**Source text**

· · · · ·

This is a good objection, but I don’t think it can rescue IIT.  For we can achieve the same qualitative effect that I illustrated with the Vandermonde matrix—the same “global information integration,” in which every large set of outputs depends heavily on every large set of inputs—even using much “sparser” computations, ones where each individual output depends on only a few of the inputs.  This is precisely the idea behind low-density parity check (LDPC) codes, which have had a major impact on coding theory over the past two decades.  Of course, one would need to muck around a bit to construct a physical system based on LDPC codes whose integrated information Φ was provably large, and for which there were no wildly-unbalanced bipartitions that achieved lower Φ(A,B)/min{|A|,|B|} values than the balanced bipartitions one cared about.  But I feel safe in asserting that this could be done, similarly to how I did it with the Vandermonde matrix.

More generally, we can achieve pretty good information integration by hooking together logic gates according to any bipartite expander graph: that is, any graph with n vertices on each side, such that every k vertices on the left side are connected to at least min{(1+ε)k,n} vertices on the right side, for some constant ε>0.  And it’s well-known how to create expander graphs whose degree (i.e., the number of edges incident to each vertex, or the number of wires coming out of each logic gate) is a constant, such as 3.  One can do so either by plunking down edges at random, or (less trivially) by explicit constructions from algebra or combinatorics.  And as indicated in the title of this post, I feel 100% confident in saying that the so-constructed expander graphs are not conscious!  The brain might be an expander, but not every expander is a brain.

Before winding down this post, I can’t resist telling you that the concept of integrated information (though it wasn’t called that) played an interesting role in computational complexity in the 1970s.  As I understand the history, Leslie Valiant conjectured that Boolean functions f:{0,1}n→{0,1}n with a high degree of “information integration” (such as discrete analogues of the Fourier transform) might be good candidates for proving circuit lower bounds, which in turn might be baby steps toward P≠NP.  More strongly, Valiant conjectured that the property of information integration, all by itself, implied that such functions had to be at least somewhat computationally complex—i.e., that they couldn’t be computed by circuits of size O(n), or even required circuits of size Ω(n log n).  Alas, that hope was refuted by Valiant’s later discovery of linear-size superconcentrators.  Just as information integration doesn’t suffice for intelligence or consciousness, so Valiant learned that information integration doesn’t suffice for circuit lower bounds either.

As humans, we seem to have the intuition that global integration of information is such a powerful property that no “simple” or “mundane” computational process could possibly achieve it.  But our intuition is wrong.  If it were right, then we wouldn’t have linear-size superconcentrators or LDPC codes.

· · · · ·

**Extracted data**
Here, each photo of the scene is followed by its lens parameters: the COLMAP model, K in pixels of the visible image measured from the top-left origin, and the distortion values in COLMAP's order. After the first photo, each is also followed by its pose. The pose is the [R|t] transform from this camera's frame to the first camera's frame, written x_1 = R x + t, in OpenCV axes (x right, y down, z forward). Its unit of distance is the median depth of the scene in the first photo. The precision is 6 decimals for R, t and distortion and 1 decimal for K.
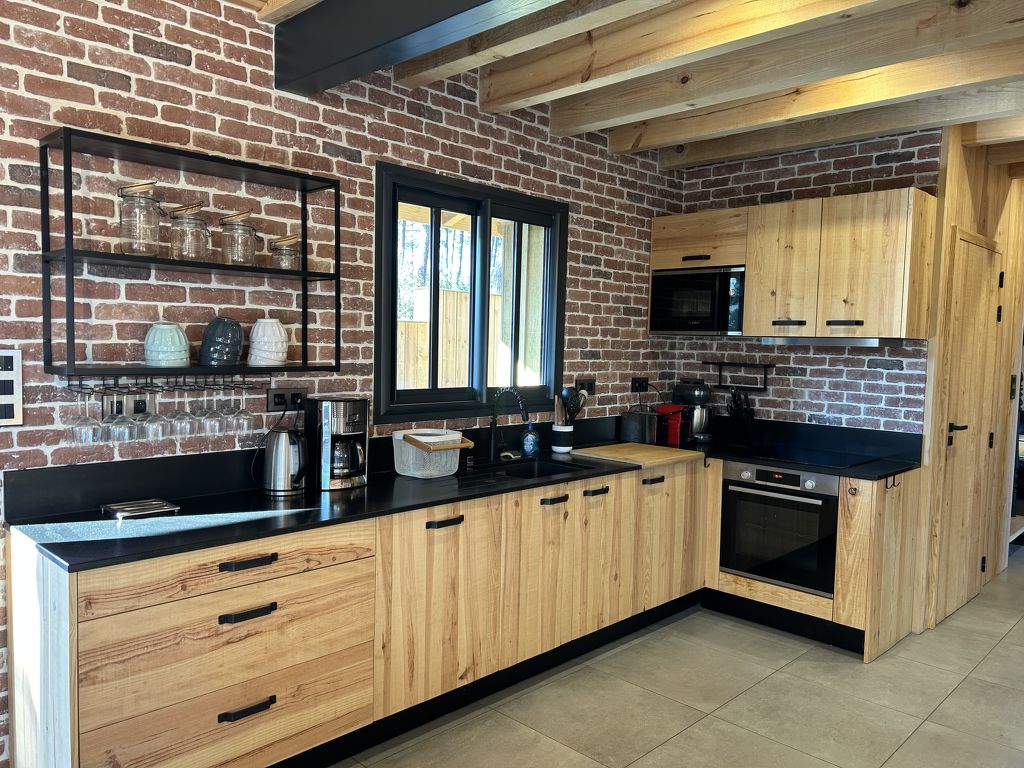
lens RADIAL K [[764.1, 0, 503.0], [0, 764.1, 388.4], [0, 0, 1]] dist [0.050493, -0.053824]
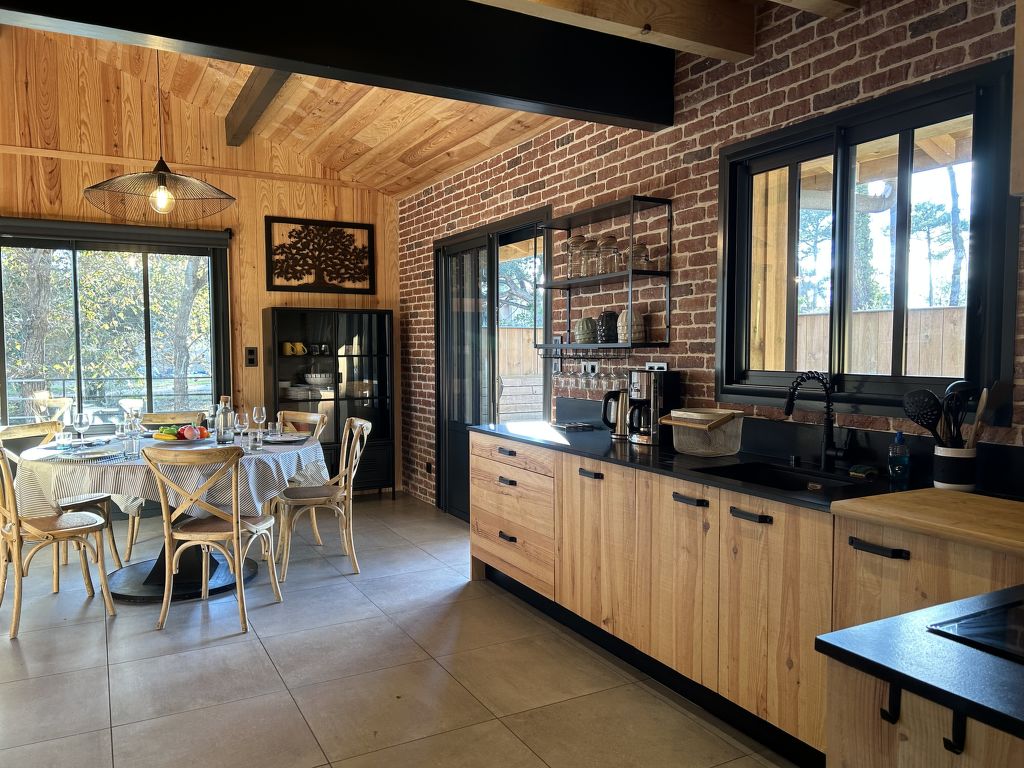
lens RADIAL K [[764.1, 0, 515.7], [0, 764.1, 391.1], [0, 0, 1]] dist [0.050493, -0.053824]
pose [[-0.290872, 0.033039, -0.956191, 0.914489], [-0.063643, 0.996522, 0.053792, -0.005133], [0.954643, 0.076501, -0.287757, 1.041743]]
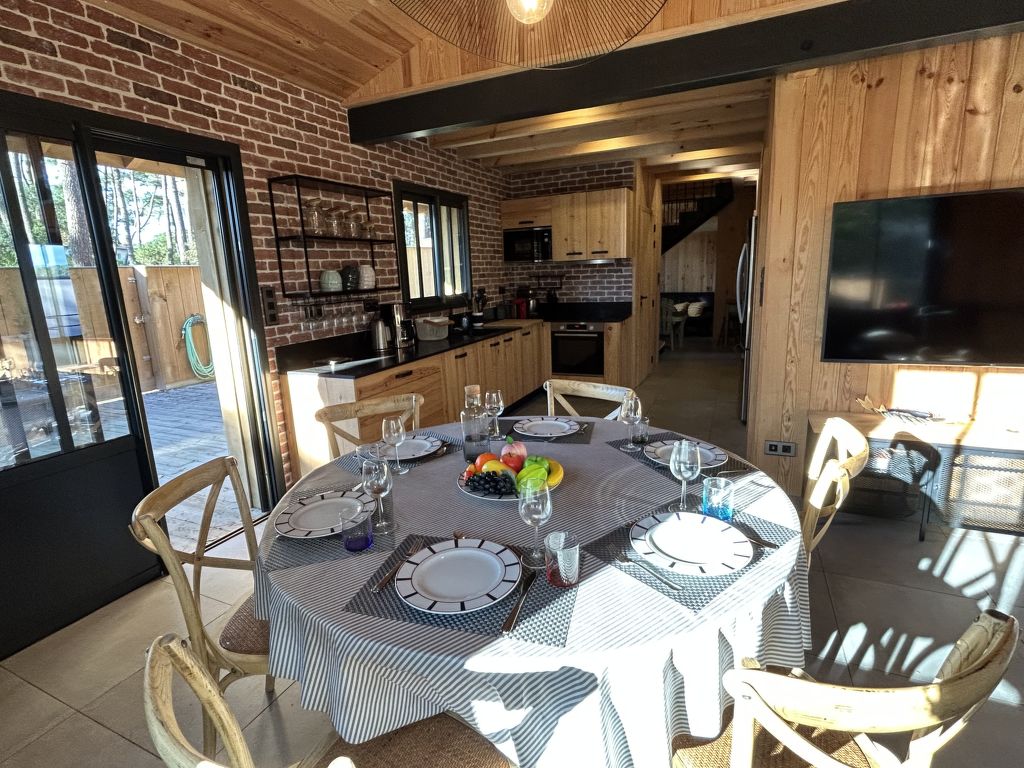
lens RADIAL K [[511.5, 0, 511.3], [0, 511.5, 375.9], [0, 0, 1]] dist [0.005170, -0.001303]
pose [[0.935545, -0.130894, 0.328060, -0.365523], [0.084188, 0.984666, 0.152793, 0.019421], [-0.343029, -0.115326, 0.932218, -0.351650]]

· · · · ·

**Work instruction**
Pick up the passage on integrated information and expander graphs after its final sentence, and continue it in the same argumentative register.

**Answer space**
I should mention that I had the privilege of briefly speaking with Giulio Tononi (as well as his collaborator, Christof Koch) this winter at an FQXi conference in Puerto Rico.  At that time, I challenged Tononi with a much cruder, handwavier version of some of the same points that I made above.  Tononi’s response, as best as I can reconstruct it, was that it’s wrong to approach IIT like a mathematician; instead one needs to start “from the inside,” with the phenomenology of consciousness, and only then try to build general theories that can be tested against counterexamples.  This response perplexed me: of course you can start from phenomenology, or from anything else you like, when constructing your theory of consciousness.  However, once your theory has been constructed, surely it’s then fair game for others to try to refute it with counterexamples?  And surely the theory should be judged, like anything else in science or philosophy, by how well it withstands such attacks?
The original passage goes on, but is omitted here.